→ **SHORT PROBLEM A**
In the review of the RDF benchmark manuscript, which measure do the authors conclude is not the fairest one to use?
→ **SHORT PROBLEM B**
Rewrite a part of the review of the RDF benchmark manuscript. Begin at the words "The authors propose", stop after "use in practice.", and replace "authors" with "researchers" throughout.
→ **SHORT PROBLEM C**
Translate this sentence from the review of the RDF benchmark manuscript into Spanish: "The manuscript is well written, self explainable, and easy to follow."

→ **TEXT BLOCK**

##########

The analysis presented is very thorough; all configurations, parameters, optimizations, and other practical decisions are clearly stated and explained, in accordance with the main goal pursued by the authors of providing a reproducible benchmark. The manuscript is well written, self explainable, and easy to follow.
The authors propose in the beginning four research questions that aim to answer with the benchmarking process.
These are very natural and important questions that need to be analyzed in order to provide engineers with a useful spectrum of the possibilities for setting up these type of complex systems.
Among the four questions, RQ3 (RQ3 What factors have an impact on the measured
performance and is this impact consistent across different RDF solutions?) is for me one of the most important and possibly
the more oversimplified one in previous practical demonstrations of RDF systems. One very important conclusion the authors make (also quite natural and expected) is that query time is not fairest measure that can be used. In many works query correctness and consistency is not studied and clearly it can make a significant difference when choosing what system to use in practice.
Furthermore, the authors also released the set of scripts for deployment and speedup the post-processing of the presented results.

##########

→ **SUPPLIED INFORMATION**

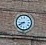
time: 8:40
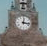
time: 12:16
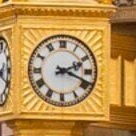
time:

##########

→ **CORRECT RESPONSE A**
Query time

→ **CORRECT RESPONSE B**
The researchers propose in the beginning four research questions that aim to answer with the benchmarking process.
These are very natural and important questions that need to be analyzed in order to provide engineers with a useful spectrum of the possibilities for setting up these type of complex systems.
Among the four questions, RQ3 (RQ3 What factors have an impact on the measured
performance and is this impact consistent across different RDF solutions?) is for me one of the most important and possibly
the more oversimplified one in previous practical demonstrations of RDF systems. One very important conclusion the researchers make (also quite natural and expected) is that query time is not fairest measure that can be used. In many works query correctness and consistency is not studied and clearly it can make a significant difference when choosing what system to use in practice.

→ **CORRECT RESPONSE C**
El manuscrito está bien escrito, se explica por sí mismo y es fácil de seguir.